On Wed, Jan 23, 2013 at 09:55:07 -0700,
  Kevin Fenzi <ke...@scrye.com> wrote:

So, I've been collecting ideas on how to improve things in rawhide and
have made a wiki page for these ideas.

https://fedoraproject.org/wiki/Rawhide_improvement_project_2013

Would the rawhide tracker bug be for rawhide users? I'm guessing the intent would be to make finding out if someone else already filed a bug for a rawhide issue one is experiencing a bit easier?

Manually signing rawhide builds seems to conflict with your anti-goals of not taking away resources from other things. It's probably better to just wait for auto-signing.

Holding builds with broken deps isn't going to help testing in a lot of cases. Sometimes dependent packages take a long time to get rebuilt. For myself I usually remove the packages blocking updates in order to be able to use the new packages.
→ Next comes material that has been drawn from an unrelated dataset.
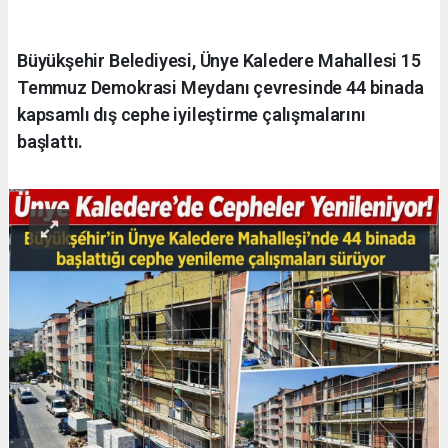
Büyükşehir Belediyesi, Ünye Kaledere Mahallesi 15
Temmuz Demokrasi Meydanı çevresinde 44 binada
kapsamlı dış cephe iyileştirme çalışmalarını
başlattı.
I think a better solution here is to have more proven packagers jump in and do rebuilds for soname bumps. (Unless a package has changes in master that haven't been used for a build yet, this is pretty safe. Though this might run up against people doing builds in branched and not rawhide.)

The anaconda guys have not been big fans of making rawhide installable since it tends to generate bug reports for things that aren't finished yet. (That they already know about.) It may be that install testing is best done with branched.

I find that yum plugin local tends to suck up a lot of space for little benefit. I tend to want a few specific packages to either downgrade or to get fixes that won't show up until the next day. I grab these from koji and add them to my own local repos.

I'd like to see a stronger push to have packagers start work in master, not branched. Inheritance ends up leaving stuff broken longer in rawhide and doesn't test building packages in rawhide, so that problems go unnoticed.

The one day delay may not work that well. If no one is trying the latest kernel, dracut or systemd, then people are still going to get hit, just one day later. Still it would be nice to be able to fix seriously broken stuff in less than one day in a way that's easy for people to use, rather than everyone doing their own manual fix.